» Material for this task
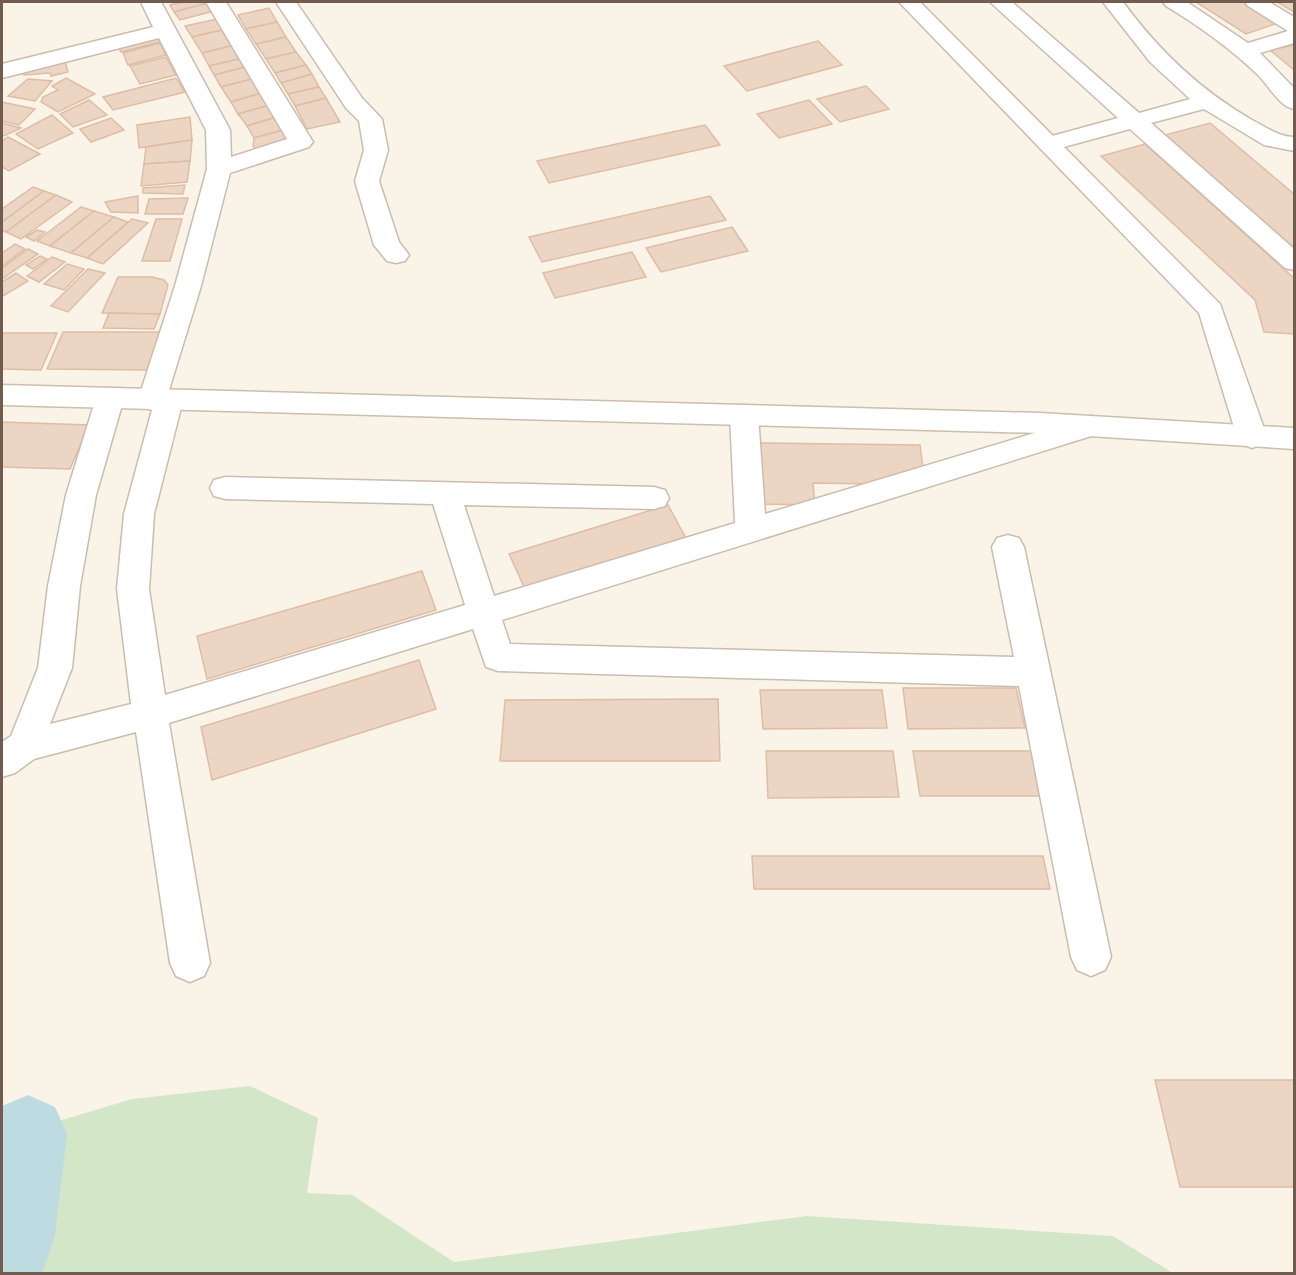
<svg xmlns="http://www.w3.org/2000/svg" width="1296" height="1275" font-family="'Noto Sans',sans-serif">
  <style>
    .green { fill: #d3e6c8 }
    .lines { fill: none; stroke-linecap: round; stroke-linejoin: round }
    .river { fill: #bedbe1; fill-rule: evenodd }
    .building { fill: #ecd5c2; stroke: #ddbda5; stroke-width: 1.5 }
    .minor-casing { stroke: #cbbcaf; stroke-width: 3 }
    .tertiary-casing { stroke: #cbbcaf; stroke-width: 3 }
    .secondary-casing { stroke: #cdbdad; stroke-width: 3 }
    .minor { fill: #fff; fill-rule: evenodd }
    .tertiary { fill: #fff; fill-rule: evenodd }
    .secondary { fill: #fff; fill-rule: evenodd }
  </style>
  <rect width="100%" height="100%" fill="#faf4e8"/>
  <path class="green" d="M250,1086L318,1118L307,1193L352,1195L454,1262L807,1216L1113,1236L1173,1273H2V1138L132,1099Z"/>
  <g class="lines">
    <path class="river" d="M28,1095L55,1107L67,1134L55,1234L42,1274H2V1106Z"/>
  </g>
  <g class="building">
    <path d="M182,2H207L208,3L174,12L170,5Z"/>
    <path d="M1196,2H1243L1278,23L1246,34Z"/>
    <path d="M1277,2H1294V12Z"/>
    <path d="M208,3L214,11L180,20L174,12Z"/>
    <path d="M269,8L277,22L246,29L238,15Z"/>
    <path d="M221,18L226,29L192,37L185,26Z"/>
    <path d="M277,22L286,37L256,44L246,29Z"/>
    <path d="M226,29L235,45L202,53L192,37Z"/>
    <path d="M156,34L160,42L121,52L117,44Z"/>
    <path d="M286,37L296,52L266,59L256,44Z"/>
    <path d="M818,41L842,65L747,91L724,66Z"/>
    <path d="M160,43L166,55L128,65L123,53Z"/>
    <path d="M235,45L243,58L209,66L202,53Z"/>
    <path d="M1294,45V70L1270,50Z"/>
    <path d="M296,52L306,65L275,73L266,59Z"/>
    <path d="M64,57L68,72L51,76L50,73L24,75L22,67Z"/>
    <path d="M166,57L176,75L140,84L130,66Z"/>
    <path d="M243,58L249,66L214,75L209,66Z"/>
    <path d="M306,65L312,74L281,83L275,73Z"/>
    <path d="M249,66L256,78L221,87L214,75Z"/>
    <path d="M312,74L319,87L288,94L281,83Z"/>
    <path d="M66,78L95,94L58,112L41,102L43,97L58,90L52,86Z"/>
    <path d="M176,78L185,92L113,110L103,97Z"/>
    <path d="M256,78L265,92L231,102L221,87Z"/>
    <path d="M28,79L52,81L35,101L8,96Z"/>
    <path d="M866,86L889,109L840,122L817,99Z"/>
    <path d="M319,87L326,98L295,106L288,94Z"/>
    <path d="M265,92L273,104L238,114L231,102Z"/>
    <path d="M326,98L340,122L307,129L295,106Z"/>
    <path d="M89,100L107,115L73,127L60,114Z"/>
    <path d="M809,100L832,124L779,138L757,114Z"/>
    <path d="M2,102L35,109L19,125L2,121Z"/>
    <path d="M273,104L280,116L247,126L238,114Z"/>
    <path d="M52,115L73,133L38,149L16,134Z"/>
    <path d="M280,116L287,129L254,138L247,126Z"/>
    <path d="M190,117L192,140L139,148L137,125Z"/>
    <path d="M111,118L124,130L91,142L80,129Z"/>
    <path d="M2,123L21,128L4,136L2,135Z"/>
    <path d="M1210,123L1294,194V249L1165,135Z"/>
    <path d="M705,125L720,145L549,183L537,161Z"/>
    <path d="M287,129L292,139L256,150L253,146L254,138Z"/>
    <path d="M8,137L40,154L9,171L2,167V141Z"/>
    <path d="M192,140L190,161L144,164L146,147Z"/>
    <path d="M1145,144L1294,278V334L1264,332L1255,300L1101,156Z"/>
    <path d="M190,161L187,182L141,186L144,164Z"/>
    <path d="M185,185L183,194L143,193V188Z"/>
    <path d="M33,187L44,191L2,222V209Z"/>
    <path d="M44,191L56,195L6,232L2,230V222Z"/>
    <path d="M56,195L72,202L21,239L6,232Z"/>
    <path d="M138,196V213L111,212L105,202Z"/>
    <path d="M710,196L726,220L542,262L529,237Z"/>
    <path d="M188,198L183,214H145L149,199Z"/>
    <path d="M81,207L94,211L50,246L37,241Z"/>
    <path d="M94,211L114,217L71,253L50,246Z"/>
    <path d="M114,217L128,222L87,258L71,253Z"/>
    <path d="M132,219L148,223L103,264L87,258Z"/>
    <path d="M156,219H182L170,261H142Z"/>
    <path d="M732,227L748,251L661,272L646,248Z"/>
    <path d="M37,230L45,232L34,241L26,237Z"/>
    <path d="M15,244L25,249L2,266V253Z"/>
    <path d="M28,249L38,254L2,279V268Z"/>
    <path d="M632,252L646,277L555,298L543,273Z"/>
    <path d="M40,256L47,259L33,269L26,265Z"/>
    <path d="M52,257L65,262L39,282L27,276Z"/>
    <path d="M67,264L84,269L64,290L44,284Z"/>
    <path d="M88,269L105,273L68,312L51,306Z"/>
    <path d="M16,273L28,281L3,296L2,282Z"/>
    <path d="M118,277H152L164,280L168,285L160,314L102,313Z"/>
    <path d="M109,313L160,314L154,329L103,328Z"/>
    <path d="M63,332H160L147,370L47,369Z"/>
    <path d="M2,333H57L41,370L2,369Z"/>
    <path d="M2,422L89,425L70,469L2,467Z"/>
    <path d="M759,443L920,445L923,468L881,484L813,483L815,505L762,504Z"/>
    <path d="M668,505L687,540L526,591L509,554Z"/>
    <path d="M422,571L436,610L207,679L197,636Z"/>
    <path d="M419,660L436,709L212,780L201,727Z"/>
    <path d="M903,688H1016L1025,728L908,729Z"/>
    <path d="M760,690H882L887,728L763,729Z"/>
    <path d="M718,699L720,761H500L505,700Z"/>
    <path d="M766,751H893L899,797L768,798Z"/>
    <path d="M913,751H1032L1042,796H920Z"/>
    <path d="M752,856H1043L1050,889H754Z"/>
    <path d="M1155,1080H1294V1187H1180Z"/>
  </g>
  <g class="lines">
    <defs>
      <g id="minor">
        <path d="M141,2H161L230,130L231,157L287,139L206,2H226L313,142L309,147L230,173L201,286L169,390L179,393L183,400L154,514L149,589L165,695L465,605L433,504L225,499L214,496L210,488L214,480L225,477L654,487L665,490L669,498L665,506L654,509L464,505L494,596L735,523L730,415L734,408L744,405L754,408L758,415L765,514L1091,416L1101,419L1105,426L1101,433L502,620L510,644L1014,657L992,547L997,538L1008,535L1019,538L1024,547L1111,957L1105,970L1091,976L1077,970L1071,957L1019,686L498,671L486,667L473,629L169,723L210,963L204,976L190,982L176,976L170,963L136,732L34,759L15,773L2,777V742L11,736L38,668L48,586L66,495L96,398L100,391L110,388L120,391L124,398L96,495L80,586L72,668L50,724L131,704L117,589L124,514L152,410L142,407L138,400L175,286L207,169L206,130L159,38L2,78V64L153,27Z"/>
        <path d="M276,2H296L362,98L382,119L388,150L379,181L399,242L409,255L405,261L396,263L387,261L374,245L355,181L364,150L359,121L346,108Z"/>
        <path d="M990,2H1012L1139,113L1190,99L1150,62L1103,2H1123C1158,50 1200,90 1252,120C1266,127 1279,137 1294,137V151L1264,145L1204,109L1151,123L1294,249V270L1285,268L1130,129L1049,151L1041,149L1037,144L1041,139L1118,118Z"/>
        <path d="M1163,2H1187L1248,43L1288,31L1248,6L1245,2H1269L1294,17V43L1260,53L1294,88V109C1279,106 1269,86 1258,75C1230,48 1199,26 1166,6Z"/>
      </g>
      <path id="tertiary" d="M899,2H920L1220,304L1267,437L1262,444L1252,448L1242,444L1237,437L1199,313Z"/>
      <path id="secondary" d="M2,385L1040,413L1294,428V449L1040,433L2,405Z"/>
    </defs>
    <use href="#minor" class="minor-casing"/>
    <use href="#tertiary" class="tertiary-casing"/>
    <use href="#secondary" class="secondary-casing"/>
    <use href="#minor" class="minor"/>
    <use href="#tertiary" class="tertiary"/>
    <use href="#secondary" class="secondary"/>
  </g>
  <rect width="1296" height="1275" fill="none" stroke="#715c4f" stroke-width="6"/>
</svg>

» Your task
Out of the entries, pull every line that mentions "href".

» Result of the task
    <use href="#minor" class="minor-casing"/>
    <use href="#tertiary" class="tertiary-casing"/>
    <use href="#secondary" class="secondary-casing"/>
    <use href="#minor" class="minor"/>
    <use href="#tertiary" class="tertiary"/>
    <use href="#secondary" class="secondary"/>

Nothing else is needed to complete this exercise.